Thoughts on Vancouver


Vancouver is the most stunningly, breathtakingly beautiful city I've been to. Okay, so I haven't been to a lot but trust me on this one, this really takes the cake. It has...everything around it. There's a bay overlooking the pacific ocean. There's a riverfront, with an amazing view of the Downtown big city skyline. Just off the river and only a 15 minute drive from the city center is grouse mountain, the most picturesque snow capped peak I've seen. The view from the city is breathtaking. On a clear day, you can see the Canadian rockies in the distance, with clouds bobbing around them and snow capped peaks in tow. The houses all look the same. A good way to describe the city is that its like some high level gamer's Sim City creation. Everything just looks and feels brilliant. The public transport is efficient and the cabbies are entirely, and I mean each and every single one of them, Punjabi. They're mostly fresh from the Pind so all speak Punjabi, and aren't remarkably surprised if you do so too. One has to remember that there still blossoms an active Khalistan Movement in this city, and the Akali Singh Sahib Gurudwara here is one of the biggest in the western world. The buses don't seem to require payment. One of the days we were traveling, me and Harneja bought a ticket for the ferry and bus, it had a nice and fancy magnetic strip thingummy on it, which we presumed was to swipe and allow ourselves on board. Instead, we just pretty much walked into the ferry, and walked on board most buses. If we didn't have change to pay the fare, the bus driver just told us to forget it, and we got a free ride. Weird.

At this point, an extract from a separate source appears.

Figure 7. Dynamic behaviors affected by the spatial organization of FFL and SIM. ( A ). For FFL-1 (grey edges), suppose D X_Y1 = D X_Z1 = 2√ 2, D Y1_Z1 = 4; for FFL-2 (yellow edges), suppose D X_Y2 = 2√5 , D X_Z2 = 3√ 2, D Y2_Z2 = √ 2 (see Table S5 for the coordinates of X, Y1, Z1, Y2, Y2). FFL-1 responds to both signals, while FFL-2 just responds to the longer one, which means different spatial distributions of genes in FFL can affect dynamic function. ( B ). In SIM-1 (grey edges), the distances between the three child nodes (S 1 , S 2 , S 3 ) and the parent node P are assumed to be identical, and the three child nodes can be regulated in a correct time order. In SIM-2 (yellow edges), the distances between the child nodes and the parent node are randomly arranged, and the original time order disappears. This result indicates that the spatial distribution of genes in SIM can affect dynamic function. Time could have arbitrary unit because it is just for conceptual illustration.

At the other end of the governmental spectrum, the taxation in Vancouver is insane. There's a 14% tax on pretty much everything sold, which automatically raises the price of everything. Very annoying.

I now have work to do, but have plenty more to write about. My thoughts on the Genius of Snow, Skiing and why it proves that white people are insane, and why you should always stay in a Suite will follow, along with assorted photos of said events.